Saturday, June 13, 2015

Food addiction

Where do I begin?  I feel like I have always struggled with my weight and what I eat.  I will be honest I love food.  I love the way it tastes, I love the way it smells, and I love the way it looks.  What I don't love is how I feel after I eat.  I am an emotional eater.  The more stressed I become the more I seem to eat.  I then become stressed and upset about my weight and how I look.  I then eat because I feel so crappy.  It is a very damaging cycle.

I have tried limiting what I ate, that didn't work.  I tried cutting out foods, it made me want them even more.  I feel frustrated, disappointed, and embarrassed with myself.  I know that losing weight and getting healthy is not always an easy thing to do but it is what I went to school for, it is a passion of mine, and I have done it before.

If I know all these things why am I struggling so much right now?

When I lost all the weight before I was overworked, overstressed, and depressed.  What I was eating was the only thing I could control.  Now I feel like I can't control anything.  This past week has been the worst.  We went to a wedding last week.  I feel like all I did was eat.  I had cake, cookies, pizza, fruit, pop, and salad.  The salad was awesome so it makes me mad that I didn't stick with just that.

This week I decided I am going to put different diets to the test.
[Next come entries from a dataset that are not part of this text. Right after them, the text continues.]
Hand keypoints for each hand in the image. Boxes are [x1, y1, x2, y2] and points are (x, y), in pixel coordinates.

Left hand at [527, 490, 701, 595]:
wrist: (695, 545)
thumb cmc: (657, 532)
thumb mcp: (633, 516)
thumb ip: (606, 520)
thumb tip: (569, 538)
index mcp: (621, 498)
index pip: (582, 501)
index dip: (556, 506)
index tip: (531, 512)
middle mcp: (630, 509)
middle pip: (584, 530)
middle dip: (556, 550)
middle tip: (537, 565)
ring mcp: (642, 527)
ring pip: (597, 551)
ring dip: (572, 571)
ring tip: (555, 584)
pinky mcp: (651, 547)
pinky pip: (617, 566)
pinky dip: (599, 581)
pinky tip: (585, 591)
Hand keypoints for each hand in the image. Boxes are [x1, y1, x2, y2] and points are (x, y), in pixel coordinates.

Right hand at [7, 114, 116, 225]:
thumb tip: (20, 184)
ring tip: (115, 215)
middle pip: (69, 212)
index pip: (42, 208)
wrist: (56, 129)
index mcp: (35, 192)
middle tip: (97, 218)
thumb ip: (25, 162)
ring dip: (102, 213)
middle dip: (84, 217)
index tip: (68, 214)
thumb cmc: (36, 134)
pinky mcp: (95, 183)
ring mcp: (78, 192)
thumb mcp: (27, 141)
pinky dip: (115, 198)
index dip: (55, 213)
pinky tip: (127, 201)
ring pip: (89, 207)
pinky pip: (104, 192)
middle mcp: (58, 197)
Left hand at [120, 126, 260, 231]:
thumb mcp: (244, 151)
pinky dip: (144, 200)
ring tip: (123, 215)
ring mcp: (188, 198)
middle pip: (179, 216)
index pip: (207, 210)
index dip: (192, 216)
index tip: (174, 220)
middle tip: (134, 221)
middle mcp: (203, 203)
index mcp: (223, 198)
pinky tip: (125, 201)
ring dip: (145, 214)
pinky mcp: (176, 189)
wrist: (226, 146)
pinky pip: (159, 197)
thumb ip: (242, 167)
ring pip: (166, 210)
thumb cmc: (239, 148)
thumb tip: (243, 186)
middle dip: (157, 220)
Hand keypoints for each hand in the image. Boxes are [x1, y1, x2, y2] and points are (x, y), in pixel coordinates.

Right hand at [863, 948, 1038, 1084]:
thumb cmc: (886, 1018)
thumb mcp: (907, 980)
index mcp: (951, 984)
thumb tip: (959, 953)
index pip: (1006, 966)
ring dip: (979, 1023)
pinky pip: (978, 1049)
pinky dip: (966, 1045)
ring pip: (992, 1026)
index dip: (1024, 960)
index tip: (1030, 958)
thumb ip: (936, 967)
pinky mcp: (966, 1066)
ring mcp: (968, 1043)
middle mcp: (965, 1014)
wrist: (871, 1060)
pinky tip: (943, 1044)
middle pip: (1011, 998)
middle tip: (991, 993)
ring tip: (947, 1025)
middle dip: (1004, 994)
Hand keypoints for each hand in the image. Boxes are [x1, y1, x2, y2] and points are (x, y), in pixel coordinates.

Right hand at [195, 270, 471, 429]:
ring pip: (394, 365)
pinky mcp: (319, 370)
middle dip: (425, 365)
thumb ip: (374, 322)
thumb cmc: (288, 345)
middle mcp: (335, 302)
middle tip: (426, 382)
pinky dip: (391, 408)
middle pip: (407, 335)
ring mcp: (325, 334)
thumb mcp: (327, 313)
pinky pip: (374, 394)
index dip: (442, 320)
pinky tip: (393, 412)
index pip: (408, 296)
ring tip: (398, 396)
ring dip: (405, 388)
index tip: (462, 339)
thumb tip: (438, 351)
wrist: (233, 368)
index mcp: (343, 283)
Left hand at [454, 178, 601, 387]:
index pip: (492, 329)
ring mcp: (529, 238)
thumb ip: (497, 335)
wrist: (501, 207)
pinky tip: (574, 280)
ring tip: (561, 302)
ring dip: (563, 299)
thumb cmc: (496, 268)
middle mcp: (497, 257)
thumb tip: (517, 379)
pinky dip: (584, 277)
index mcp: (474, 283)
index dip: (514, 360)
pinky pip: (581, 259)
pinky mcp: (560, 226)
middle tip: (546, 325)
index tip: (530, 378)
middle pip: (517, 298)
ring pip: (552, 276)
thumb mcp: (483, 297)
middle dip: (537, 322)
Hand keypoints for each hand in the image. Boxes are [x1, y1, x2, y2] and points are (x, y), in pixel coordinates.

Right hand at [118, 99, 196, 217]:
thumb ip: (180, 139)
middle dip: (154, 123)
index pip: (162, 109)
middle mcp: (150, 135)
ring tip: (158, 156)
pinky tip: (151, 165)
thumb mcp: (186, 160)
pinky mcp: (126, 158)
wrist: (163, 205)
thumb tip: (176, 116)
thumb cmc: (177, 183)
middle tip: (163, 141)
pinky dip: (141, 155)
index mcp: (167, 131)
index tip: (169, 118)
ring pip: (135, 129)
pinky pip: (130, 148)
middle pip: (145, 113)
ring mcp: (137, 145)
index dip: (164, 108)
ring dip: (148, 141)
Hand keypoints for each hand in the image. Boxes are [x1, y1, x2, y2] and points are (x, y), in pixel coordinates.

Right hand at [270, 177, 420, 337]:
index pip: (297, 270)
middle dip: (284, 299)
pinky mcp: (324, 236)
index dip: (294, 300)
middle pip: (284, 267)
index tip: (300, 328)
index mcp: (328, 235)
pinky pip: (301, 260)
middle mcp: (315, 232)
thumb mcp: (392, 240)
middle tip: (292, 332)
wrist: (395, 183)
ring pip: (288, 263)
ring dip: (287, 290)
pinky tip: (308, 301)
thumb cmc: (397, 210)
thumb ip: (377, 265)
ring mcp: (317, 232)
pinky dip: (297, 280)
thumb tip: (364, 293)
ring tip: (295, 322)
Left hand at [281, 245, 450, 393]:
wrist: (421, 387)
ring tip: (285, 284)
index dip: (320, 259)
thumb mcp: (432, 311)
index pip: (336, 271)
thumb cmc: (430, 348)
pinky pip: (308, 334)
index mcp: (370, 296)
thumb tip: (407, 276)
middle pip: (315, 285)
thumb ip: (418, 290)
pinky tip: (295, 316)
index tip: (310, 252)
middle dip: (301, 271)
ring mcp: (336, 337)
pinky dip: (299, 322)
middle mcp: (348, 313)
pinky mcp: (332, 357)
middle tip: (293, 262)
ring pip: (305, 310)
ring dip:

Which one will work best for me.  The only problem with that is, I then had the mindset that I had freedom to eat whatever I wanted until Monday when I start.

All this does is make me more depressed.  So what do I do?  How do I get out of this rut?  I want to start living my life and stop watching it pass me by.  I want to be able to enjoy things and not be exhausted all the time.  I want to feel confident and beautiful.  I want to be happy with who I am.
I want to run and play with my children.

This is the part where I plan.  First step is to get motivated.  If you have ever been depressed you know that this is something that is hard to do.  So instead I will set a goal.  My first goal is 30 minutes of exercise every day.  Sounds simple enough right.  Throw 3 little kids in the mix and it is not so easy.  This is where step two comes into play. 

Get up early to work out.  Thinking about getting up early after staying up late doesn't sound like fun but I know it will be worth it and hopefully I will start going to bed earlier.  My goal is to wake up at 6 am everyday!  Wow 6 sounds really early.  Funny thing is, I am usually up around this time.  I will lay in bed for a bit praying the kids sleep a little longer, playing on my phone, or just trying to go back to sleep.  Instead I need to start getting up.

My last step right now is to fight my food addictions.  The first one I am fighting is sugar.  I know I can do this.  I know I can beat this.  Two weeks with no sugar is no big deal.  Oh but we have Colin's birthday party!  That should be fun!  I have already planned all the yummy sweet things I will be making.  Luckily I have some healthy options and it is at the end of my sugar detox.

I need encouragement.  I need motivation.  They say it takes a community.  Right now I need one.  I ask that you will walk beside me.  Keep pushing me, even when I push back.  Guide me, lead me, support me!